For Emilio in his Heaven

Olga Orozco

Here are your keepsakes:
this mild blight of violets
falling uselessly on forgotten days and hours;
your name,
the persistent name your hand left behind on stones;
the familiar tree, its sound always green against the windowpane;
my childhood, so close,
in the very garden where the grass still grows,
where your head so often would suddenly
rest beside me in the thickets of darkness.
Everything’s still the same.
When, like now, standing at the far wall we call each other again:
everything’s still the same.
Here, pale adolescent, lies your territory:
damp grassland for your clandestine feet,
the sour taste of thistles, familiar frost at daybreak,
old old stories,
the earth where we were born, an identical mist hovering over our tears.
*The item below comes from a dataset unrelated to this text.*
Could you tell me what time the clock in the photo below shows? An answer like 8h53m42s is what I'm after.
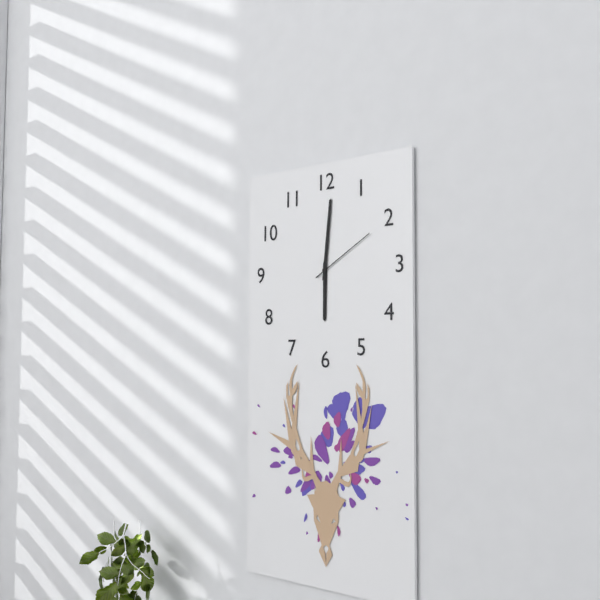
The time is 6h01m10s
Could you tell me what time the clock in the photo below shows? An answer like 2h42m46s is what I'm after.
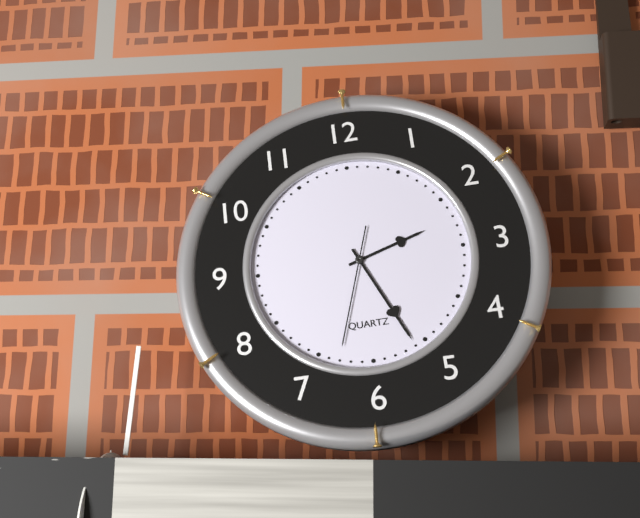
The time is 2h26m33s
—Do you remember snow falling? So long ago now.
How your hair’s grown since then!
And yet you still wear its ephemeral flowers on your skin
and your forehead bends under the very same sky
so bright and dazzling.

Why, like a god to his world, do you have to come back bringing
a landscape I loved?
Do you still remember snow falling?

How alone your dwelling place would be today,
its iron bars and flowers behind useless walls!

Left behind, its youth resembles your body,
now it will miss your too obstinate silences,
your skin, as desolate as a country only visited by ash-grey petals
that have watched, for so long now, the inexhaustible patience of ants
going back and forth through their lonely ruins.

Wait, wait, my darling:
that’s not the cold face of the terrifying snow, not the face
of last night’s dream.
Listen once more, my darling, just once more:
the sand’s unmistakeable scratching on the fence,
grandmother’s cry,
the same loneliness, its absolute truth,
and this long future: staring at our hands till they grow old.